Some operators are in tougher positions than others. Brackett feels pretty confident in Milhaus’s Midwestern markets, which didn’t see rents rise as fast as its Sun Belt metros. However, owners in tech hubs like the Bay Area and Austin, which have seen layoffs rise, could get hit harder.
“If you lose a whole lot of high-paying jobs in the economy, that reverberates everywhere,” said Matt Ferrari, co-chief investment officer and head of acquisitions and East Coast asset management for Los Angeles–based TruAmerica Multifamily.
When revenue increases slow, many operators will work to limit the amount of money they’re spending. That, and inflation, are big reasons why expense control is a priority for many executives in 2023.
“We're just going to be really focused on trying to control our expenses because inflation has taken a toll on everybody,” Brackett said. “Personnel has gone up and I don't see that slowing down a whole lot. So we're going to have to look at creative ways to cut back a little bit.”
Many of the public apartment REITs have been focused on expense management and spreading resources across multiple properties. For instance, Arlington, Virginia-based REIT piloted a program with no staffers on site at its 238-unit Kanso Twinbrook in Rockville, Maryland. Prospects can use self or virtual tours to see apartments and residents can schedule maintenance requests. The REIT provides emergency response as needed.
Alexander Goldfarb, managing director and senior research analyst of REITs at investment bank and financial services company Piper Sandler & Co., said the apartment REITs have shown “incredible expense discipline over the years.”
“They aren’t immune from some forms of inflation, like insurance costs increasing,” he said.
Goldfarb said insurance companies will face more challenges in a difficult market for stocks and bonds. That could make it harder for them to offer acceptable rates to property operators. “They're not going to be as competitive because they need to make money,” he said.
So as much as apartment operators want to trim costs, they will still have to deal with utilities and insurance increases creating “a huge pressure point,” Goldfarb said.

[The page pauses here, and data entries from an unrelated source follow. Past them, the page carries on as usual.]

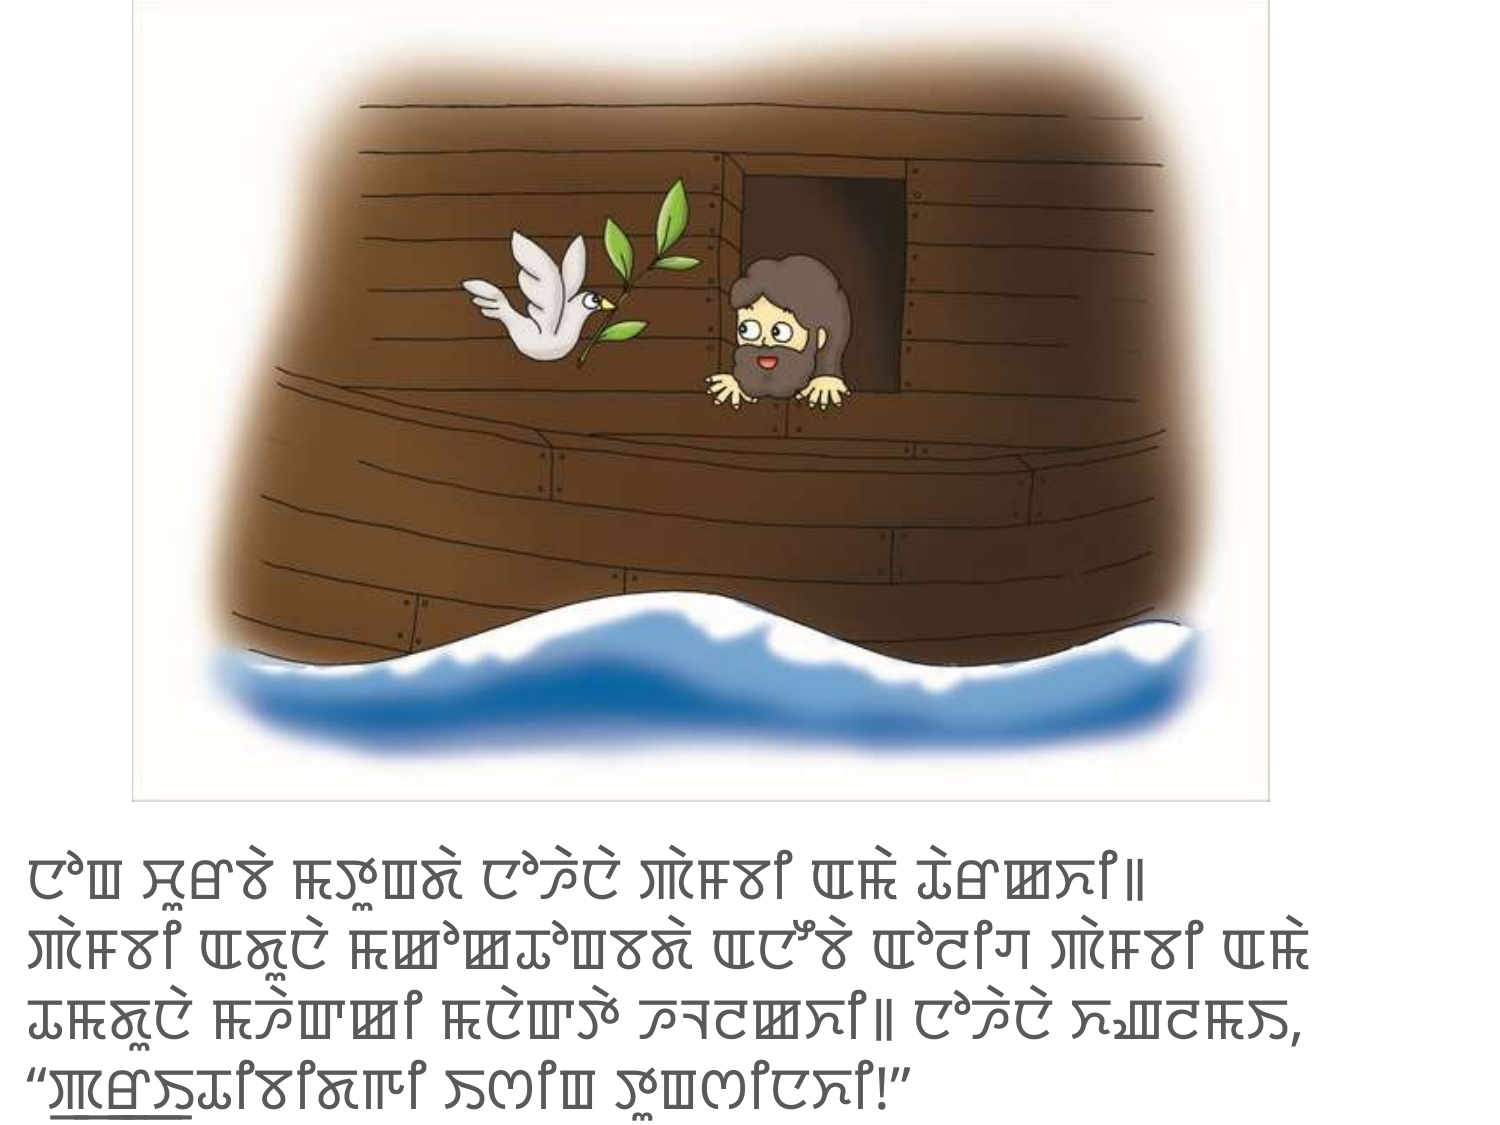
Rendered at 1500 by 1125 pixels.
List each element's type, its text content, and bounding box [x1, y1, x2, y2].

picture [132, 0, 1270, 803]
text_box ꯅꯣꯡ ꯆꯨꯔꯕꯥ ꯃꯇꯨꯡꯗꯥ ꯅꯣꯍꯥꯅꯥ ꯄꯥꯝꯕꯤ ꯑꯃꯥ ꯊꯥꯔꯀꯈꯤ꯫ ꯄꯥꯝꯕꯤ ꯑꯗꯨꯅꯥ ꯃꯀꯣꯀꯊꯣꯡꯕꯗꯥ ꯑꯅꯧꯕꯥ ꯑꯣꯂꯤꯚ ꯄꯥꯝꯕꯤ ꯑꯃꯥ ꯊꯃꯗꯨꯅꯥ ꯃꯍꯥꯛꯀꯤ ꯃꯅꯥꯛꯇꯥ ꯍꯜꯂꯀꯈꯤ꯫ ꯅꯣꯍꯥꯅꯥ ꯈꯉꯂꯃꯏ, “ꯄ꯭ꯔ꯭ꯏꯊꯤꯕꯤꯗꯒꯤ ꯏꯁꯤꯡ ꯇꯨꯡꯁꯤꯅꯈꯤ!” [11, 834, 1498, 1125]
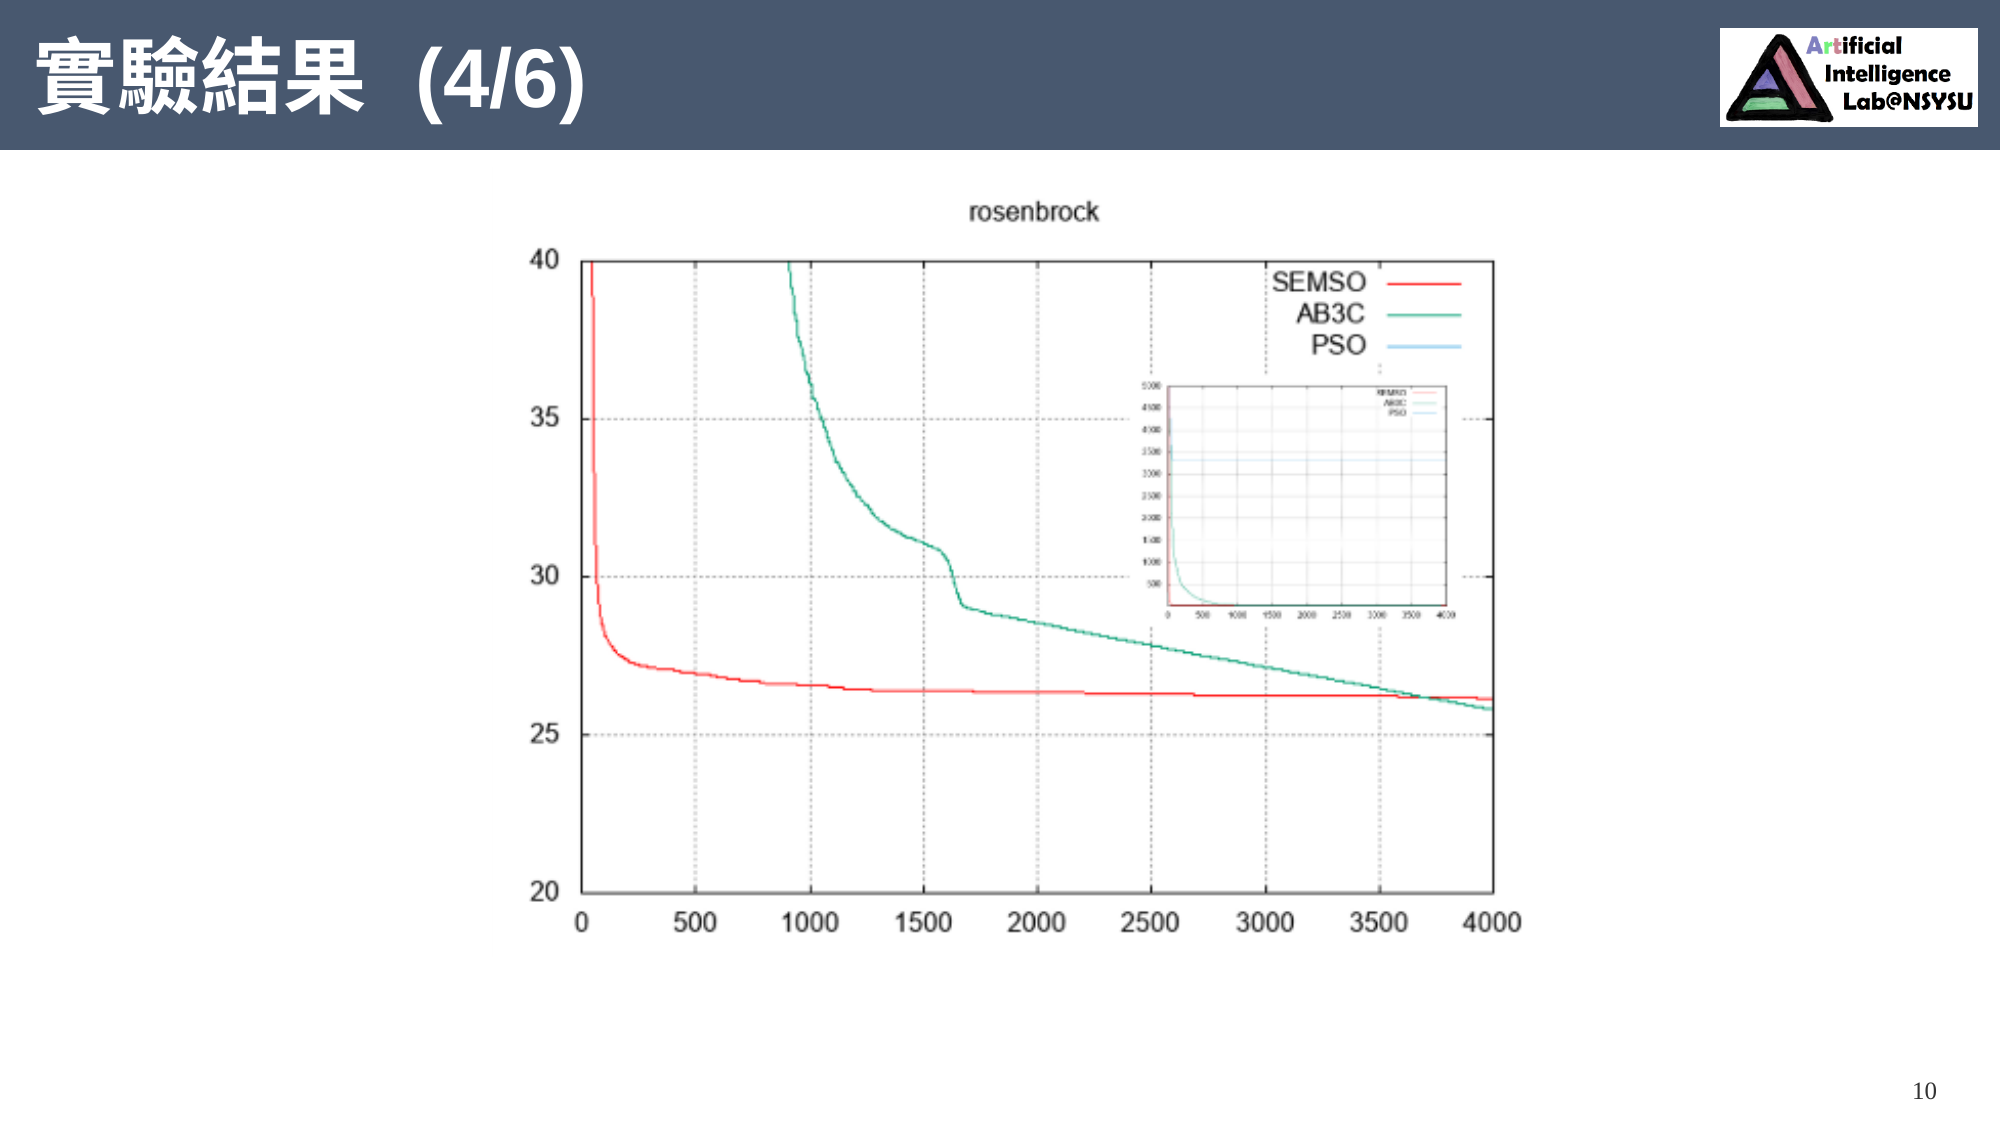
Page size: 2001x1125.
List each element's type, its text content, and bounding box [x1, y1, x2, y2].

“What they're facing now with inflation costs on labor, utilities, insurance and real estate taxes is beyond their control,” Goldfarb said.
Retention as a priority
In a slowing growth environment, companies want more than ever to keep the residents they have.

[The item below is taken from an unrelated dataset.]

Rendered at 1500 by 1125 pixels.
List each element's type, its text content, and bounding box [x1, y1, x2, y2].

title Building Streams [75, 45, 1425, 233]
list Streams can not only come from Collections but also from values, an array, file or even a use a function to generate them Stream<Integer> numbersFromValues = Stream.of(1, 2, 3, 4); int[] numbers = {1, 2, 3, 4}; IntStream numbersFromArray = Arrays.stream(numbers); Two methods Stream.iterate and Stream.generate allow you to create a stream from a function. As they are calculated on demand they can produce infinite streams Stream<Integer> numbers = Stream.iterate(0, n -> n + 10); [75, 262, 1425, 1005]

Retention will be a focus for AMLI, though Banks said it has always been a priority with the company striving to keep renewals at 50% to 55%.
“The past couple of years have gotten a little higher during the pandemic,” Banks said. “But certainly resident retention is a part of our strategy. We looked at resident events and created resident groups in our portal to try to make people feel at home. Obviously, customer service is a significant focus for us as well.”
Milhaus relies on a social connection portal called Cobu to allow residents to communicate. In the process, it hopes they make connections that increase satisfaction and lead to renewals.
“It's kind of like having their own Facebook page just for the property,” Brackett said. “It's really designed for apartment dwellers. The residents really interact well with each other on there.”
If managers can use technology to reduce costs and enhance resident retention, they could soften the blow of flatter rental rates. If not, operators could be looking at a long year of lingering economic concerns.